Data protection: is there a new sheriff in town?
In the beginning, there were personal data being digitalized, accessible form everywhere by everyone. The new frontier, will, as always, generate abusive behaviours. Not long after, come threats and data breaches - such as ransomware or security breaches. Some are not brought to the attention of the public and the authorities, some are with delay... To deal with those security issues, once again the European Commission has turned into a shield to protect the people, as it had done it with MiFID II, IDD, PRIIPs, PSD2, etc. There’s a new sheriff in town as goes the saying!

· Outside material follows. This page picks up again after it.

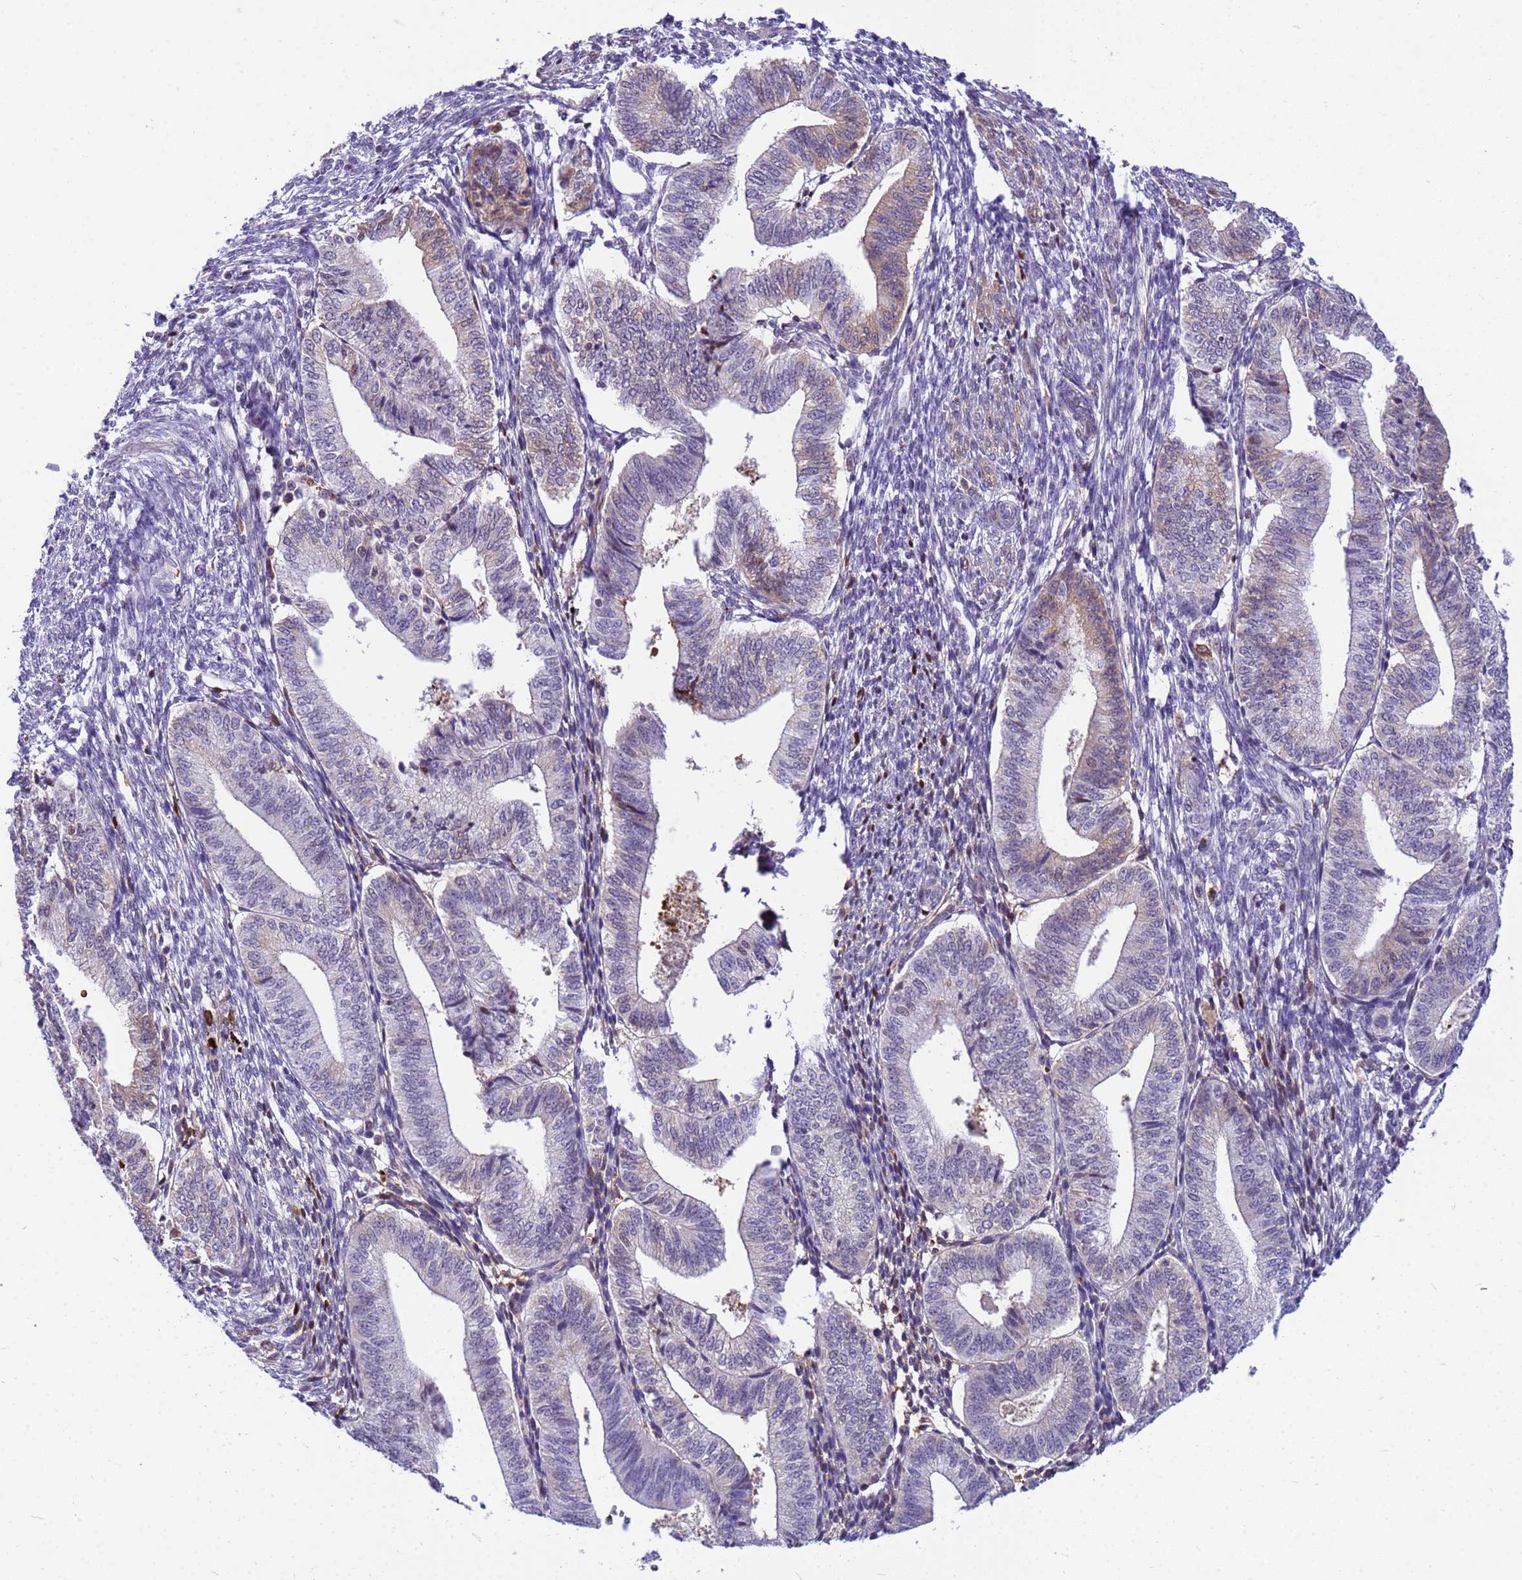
{"staining": {"intensity": "negative", "quantity": "none", "location": "none"}, "tissue": "endometrium", "cell_type": "Cells in endometrial stroma", "image_type": "normal", "snomed": [{"axis": "morphology", "description": "Normal tissue, NOS"}, {"axis": "topography", "description": "Endometrium"}], "caption": "The histopathology image exhibits no significant positivity in cells in endometrial stroma of endometrium. (Immunohistochemistry (ihc), brightfield microscopy, high magnification).", "gene": "ORM1", "patient": {"sex": "female", "age": 34}}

GDPR, the European legislative response
On May 25, 2018, the General Data Protection Regulation (GDPR) will come into force with a significant novelty compared to previous regulations: all companies are concerned, for all categories of data subjects. The GAFAs’ sector is obviously a target, but so are service and industrial companies, be they international or local! As for the data subjects, if customers and employees naturally come to mind, the GDPR also aims at protecting personal data of prospects, former employees, candidates, legal representatives etc.

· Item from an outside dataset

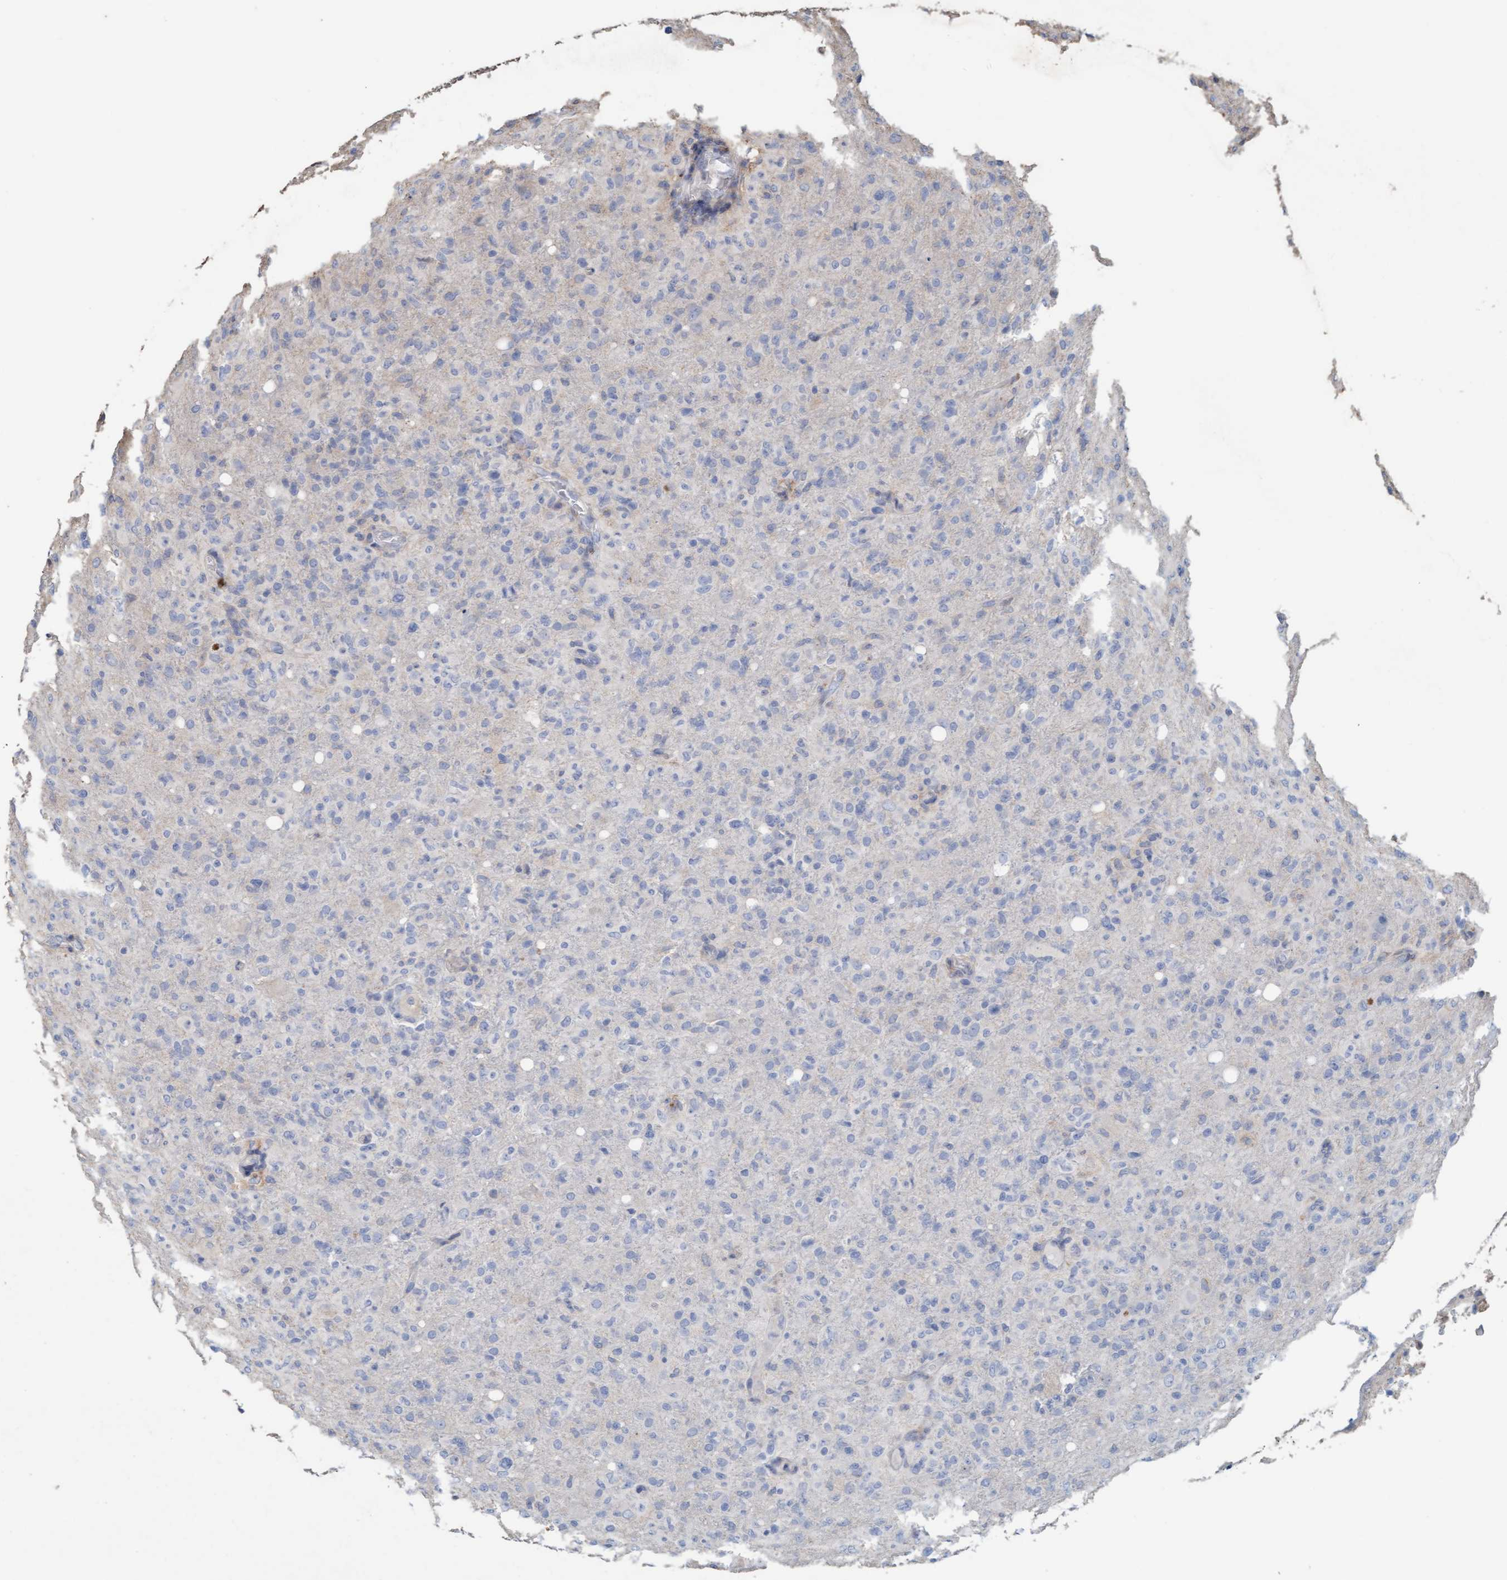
{"staining": {"intensity": "negative", "quantity": "none", "location": "none"}, "tissue": "glioma", "cell_type": "Tumor cells", "image_type": "cancer", "snomed": [{"axis": "morphology", "description": "Glioma, malignant, High grade"}, {"axis": "topography", "description": "Brain"}], "caption": "Histopathology image shows no protein staining in tumor cells of glioma tissue.", "gene": "LONRF1", "patient": {"sex": "female", "age": 57}}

... with means to match its ambitions!
What are the purposes of this regulation? To strengthen data subjects’ rights, of course, but also to make organisations more responsible, including subcontractors, and finally to standardise practices within the European Union. What about the means? Administrative penalties incurred in case of data breaches can go up to 4% of worldwide group turnover (or € 20 million for non-profit organisations). In comparison, in France the maximum penalty amount in case of personal data violation was set at € 150,000!